Install will come this weekend if it doesn't rain and I have the time. Woohoo!


----------



## morepower2 (Apr 19, 2002)

88pathoffroad said:


> I recieved a few things in the mail today...
> 
> 
> 
> ...


Hey do you want to do a write up on this system for NPM? It looks cool!


----------



## 88pathoffroad (Jun 6, 2004)

I can do that. Just have to rebuild the starter for my van, get that going so I can drive it, and tear off the front end of the Pathfinder.  I also have to rebuild a CV axle and replace my LCA bushings. Yey for lots of suspension and steering work... I think. :/


----------



## morepower2 (Apr 19, 2002)

88pathoffroad said:


> I can do that. Just have to rebuild the starter for my van, get that going so I can drive it, and tear off the front end of the Pathfinder.  I also have to rebuild a CV axle and replace my LCA bushings. Yey for lots of suspension and steering work... I think. :/


any updates?


----------



## 88pathoffroad (Jun 6, 2004)

Due to crappy weather, all I've gotten done to date is painting the CL and arms. I hope to be able to install the complete system tomorrow if the weather allows.

Damn Pathfinder doesn't fit in my garage anymore.


----------



## 88pathoffroad (Jun 6, 2004)

*Woohoo, finally installed*

I finally had the time and fair weather enough to get my L&P steering system installed. I'll let the pics do the rest of the talking on this one. 

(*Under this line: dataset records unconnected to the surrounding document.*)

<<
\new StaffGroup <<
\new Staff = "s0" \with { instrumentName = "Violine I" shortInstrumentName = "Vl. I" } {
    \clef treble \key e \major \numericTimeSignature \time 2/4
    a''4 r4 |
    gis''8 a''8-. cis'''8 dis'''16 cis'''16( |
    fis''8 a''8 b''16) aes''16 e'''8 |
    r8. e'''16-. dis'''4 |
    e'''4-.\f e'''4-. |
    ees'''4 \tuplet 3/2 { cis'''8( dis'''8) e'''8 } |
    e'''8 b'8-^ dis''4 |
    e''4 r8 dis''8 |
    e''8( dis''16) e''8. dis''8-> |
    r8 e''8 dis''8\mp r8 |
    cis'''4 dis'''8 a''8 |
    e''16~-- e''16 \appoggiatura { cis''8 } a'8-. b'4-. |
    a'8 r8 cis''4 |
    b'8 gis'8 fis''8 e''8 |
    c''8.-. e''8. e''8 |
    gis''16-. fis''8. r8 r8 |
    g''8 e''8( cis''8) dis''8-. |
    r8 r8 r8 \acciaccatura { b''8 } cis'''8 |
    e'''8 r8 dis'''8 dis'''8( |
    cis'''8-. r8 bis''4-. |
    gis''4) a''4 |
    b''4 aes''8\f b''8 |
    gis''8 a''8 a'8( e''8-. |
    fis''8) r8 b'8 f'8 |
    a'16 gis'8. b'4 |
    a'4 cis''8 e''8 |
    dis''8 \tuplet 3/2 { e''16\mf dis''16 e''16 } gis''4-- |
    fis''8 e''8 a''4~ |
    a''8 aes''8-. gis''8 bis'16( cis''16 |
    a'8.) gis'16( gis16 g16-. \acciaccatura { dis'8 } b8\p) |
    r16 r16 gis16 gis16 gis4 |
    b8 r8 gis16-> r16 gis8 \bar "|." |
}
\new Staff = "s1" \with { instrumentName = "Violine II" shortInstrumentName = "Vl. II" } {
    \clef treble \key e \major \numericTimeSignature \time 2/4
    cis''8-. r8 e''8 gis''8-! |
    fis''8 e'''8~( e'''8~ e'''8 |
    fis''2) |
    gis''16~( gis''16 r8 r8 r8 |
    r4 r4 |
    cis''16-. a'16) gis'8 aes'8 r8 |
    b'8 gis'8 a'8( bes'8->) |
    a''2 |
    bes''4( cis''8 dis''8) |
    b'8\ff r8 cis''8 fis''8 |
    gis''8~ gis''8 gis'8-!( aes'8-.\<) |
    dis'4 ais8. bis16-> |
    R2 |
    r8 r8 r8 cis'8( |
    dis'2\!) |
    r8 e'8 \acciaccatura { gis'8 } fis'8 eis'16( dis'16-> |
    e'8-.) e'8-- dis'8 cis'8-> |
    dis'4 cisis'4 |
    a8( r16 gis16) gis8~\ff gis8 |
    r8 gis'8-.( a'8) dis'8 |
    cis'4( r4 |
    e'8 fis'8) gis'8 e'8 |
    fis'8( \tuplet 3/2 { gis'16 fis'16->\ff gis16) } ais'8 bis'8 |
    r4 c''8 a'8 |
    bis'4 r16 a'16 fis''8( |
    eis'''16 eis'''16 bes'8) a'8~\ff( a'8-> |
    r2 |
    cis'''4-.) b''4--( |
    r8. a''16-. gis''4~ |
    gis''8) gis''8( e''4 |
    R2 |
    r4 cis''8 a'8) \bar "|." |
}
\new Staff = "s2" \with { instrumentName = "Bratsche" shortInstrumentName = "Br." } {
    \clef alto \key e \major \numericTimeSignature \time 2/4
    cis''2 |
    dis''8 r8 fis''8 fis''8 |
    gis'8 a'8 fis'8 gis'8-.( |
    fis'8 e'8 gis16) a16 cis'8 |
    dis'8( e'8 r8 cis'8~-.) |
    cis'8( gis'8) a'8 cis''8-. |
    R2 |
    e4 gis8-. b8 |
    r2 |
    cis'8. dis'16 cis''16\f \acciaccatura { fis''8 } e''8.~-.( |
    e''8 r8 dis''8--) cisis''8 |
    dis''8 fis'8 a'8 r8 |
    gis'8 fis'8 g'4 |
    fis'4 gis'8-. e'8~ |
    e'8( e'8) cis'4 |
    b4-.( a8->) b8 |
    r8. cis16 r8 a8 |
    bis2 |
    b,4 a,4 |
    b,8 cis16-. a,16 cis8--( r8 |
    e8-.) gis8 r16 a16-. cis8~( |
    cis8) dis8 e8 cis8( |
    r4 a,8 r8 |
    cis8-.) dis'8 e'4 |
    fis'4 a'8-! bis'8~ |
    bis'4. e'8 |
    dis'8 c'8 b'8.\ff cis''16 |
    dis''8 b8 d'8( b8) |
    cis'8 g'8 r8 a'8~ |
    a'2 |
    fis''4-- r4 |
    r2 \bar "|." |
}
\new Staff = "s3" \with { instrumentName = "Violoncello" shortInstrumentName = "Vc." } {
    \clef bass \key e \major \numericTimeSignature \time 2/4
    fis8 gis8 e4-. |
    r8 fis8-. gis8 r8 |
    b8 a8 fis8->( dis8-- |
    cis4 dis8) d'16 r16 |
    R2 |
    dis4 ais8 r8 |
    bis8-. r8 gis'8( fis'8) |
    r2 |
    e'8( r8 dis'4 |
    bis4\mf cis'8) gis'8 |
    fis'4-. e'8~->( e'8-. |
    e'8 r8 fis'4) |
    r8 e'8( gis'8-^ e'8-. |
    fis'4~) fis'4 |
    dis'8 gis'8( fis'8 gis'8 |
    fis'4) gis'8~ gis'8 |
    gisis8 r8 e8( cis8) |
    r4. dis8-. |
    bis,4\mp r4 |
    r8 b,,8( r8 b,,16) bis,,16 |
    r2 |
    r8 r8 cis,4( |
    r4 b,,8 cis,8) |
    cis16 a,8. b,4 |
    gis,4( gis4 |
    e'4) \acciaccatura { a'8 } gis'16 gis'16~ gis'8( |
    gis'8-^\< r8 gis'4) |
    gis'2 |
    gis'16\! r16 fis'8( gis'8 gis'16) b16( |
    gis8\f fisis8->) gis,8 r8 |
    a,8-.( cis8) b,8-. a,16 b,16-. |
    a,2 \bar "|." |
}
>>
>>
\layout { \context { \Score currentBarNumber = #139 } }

Boy, does it steer easily now. I like it! I'm going to run it with the steering stabilizer off for the time being and see how it goes. Yes, that's a one-off idler arm brace, I made it myself.


----------



## morepower2 (Apr 19, 2002)

88pathoffroad said:


> I finally had the time and fair weather enough to get my L&P steering system installed. I'll let the pics do the rest of the talking on this one.
> 
> Boy, does it steer easily now. I like it! I'm going to run it with the steering stabilizer off for the time being and see how it goes. Yes, that's a one-off idler arm brace, I made it myself.


Still going to do an article for NPM? Let me know.


----------



## 88pathoffroad (Jun 6, 2004)

What would I write up? How to remove stock steering components, throw them away, and install the L&P setup? It's very very simple stuff.


----------



## morepower2 (Apr 19, 2002)

88pathoffroad said:


> What would I write up? How to remove stock steering components, throw them away, and install the L&P setup? It's very very simple stuff.


Like discribing the construction, how its better than stock and how it works.


----------